Honest snapshot of what is shipping today versus what the surrounding prose describes as the long-term shape. See the roadmap for details on every 🟡 / 🔴 row.
| Feature | Status | Notes |
|---|---|---|
| 6-Signal Ranked Search | ✅ Stable | semantic + keyword + recency + importance + popularity + graph proximity, all wired into one SQL ranker |
| Progressive Summarization | ✅ Stable | content / summary / key points / insight, all four populated automatically |
| Auto-Summarizer for long cells | ✅ Stable | summary is embedded for semantic search, cost-capped per realm |
| OCR for scanned PDFs | ✅ Stable | Tesseract, async backfill, Vision fallback |
| Document-Type Extraction | ✅ Stable | invoices/contracts/etc → typed facts in the knowledge graph |
| Kroki + Vision | ✅ Stable | diagram thumbnails + Claude Haiku image description, opt-in, budget-capped |
| Append-Only Versioning + Time Machine | ✅ Stable | time_machine queries by event time and ingestion time |
| Agent Approval Workflow | ✅ Stable | every agent write lands as pending until an admin approves |
| Auto-Inject Hook (Claude Code) | ✅ Stable | 6-stage filter pipeline, Bearer-token auth |
| Full Instance Portability | ✅ Stable | one-command tar.gz of Postgres + attachments + identity |
| OAuth Custom Connector | ✅ Stable | RFC 8414 / 9728 discovery, PKCE |
| Temporal Knowledge Graph | 🟡 Partial | bi-temporal facts and multi-hop traversal ship; automatic contradiction detection is not yet implemented |
| Privacy by Realm — model routing | 🟡 Partial | data segregation by realm works; per-realm enforcement of "stays on local models" is not yet wired into the LLM call path |
| Queen + Bees periodic agent | 🟡 Partial | Queen + isolated-cell-Bee run on Vistierie's agent runtime (cron, subagent dispatch, run/cost audit, kill switch); proposals land as pending tunnels via the approval workflow.
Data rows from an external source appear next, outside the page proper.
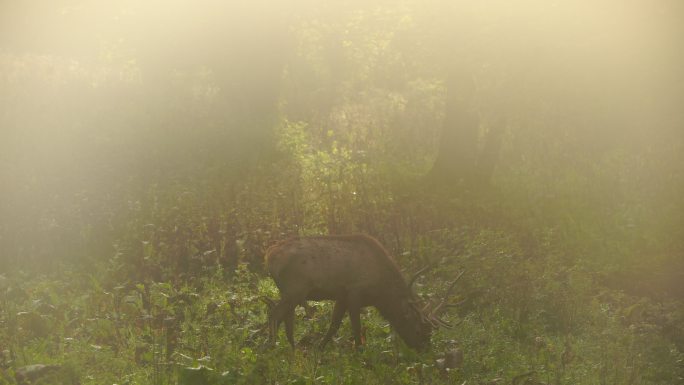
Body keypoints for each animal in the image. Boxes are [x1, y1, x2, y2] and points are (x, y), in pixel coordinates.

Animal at [262, 232, 460, 350]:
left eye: (431, 333)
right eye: (418, 331)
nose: (425, 351)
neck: (381, 293)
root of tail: (269, 255)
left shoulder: (341, 296)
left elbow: (334, 325)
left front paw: (320, 349)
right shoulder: (354, 292)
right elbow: (356, 328)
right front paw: (359, 353)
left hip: (291, 293)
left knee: (287, 319)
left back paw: (293, 349)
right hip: (294, 289)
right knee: (274, 314)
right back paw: (272, 348)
An admin-only Queen-log UI (/queen) shows runs + event timelines and the proposal approval queue. Still missing: preference UI, further Bee types. |
| Consumption folder — auto document separation | ✅ Stable | Drop a stack of mixed scans into a network folder; HiveMem ingests off a bounded worker pool, OCRs each page (auto-oriented), and uses a Vistierie LLM agent to split by content — no separator/barcode sheets. High-confidence splits → committed, low-confidence → pending. The HiveMem→Vistierie run contract is reconciled; live in production. Reassembly of non-contiguous/shuffled pages is a separate roadmap item. |
| Vision | Cognitive-science and PKM foundations behind HiveMem's design |
| Getting Started | Prerequisites, embedding service, token creation, connect to Claude |
| The Structure | Realms, signals, topics, cells, tunnels — the knowledge hierarchy |
| Architecture | System diagram, data model, security matrix |
| Tools | All 46 MCP tools, the parallel REST attachment API, search signals, progressive summarization |
| Authentication | Roles, token management, security details |
| OAuth + Custom Connector | Add HiveMem as a Claude.ai/ChatGPT Custom Connector |
| Backup + Portability | Export and restore entire instances, disaster recovery, cloning |
| Hook Integration | Auto-inject context into Claude Code sessions |
| Operations | Deployment, migrations, debugging |
| Roadmap | What's planned, what's partial, order of work |
| Document & Scan Pipeline | End-to-end overview: entry points, shared ingest core, the four enrichment paths |
| Consumption Folder | Scan-to-folder ingest, automatic content-based document separation, config reference |
HiveMem is fair-code licensed under the Sustainable Use License. Free for personal and internal business use. See LICENSING.md for details.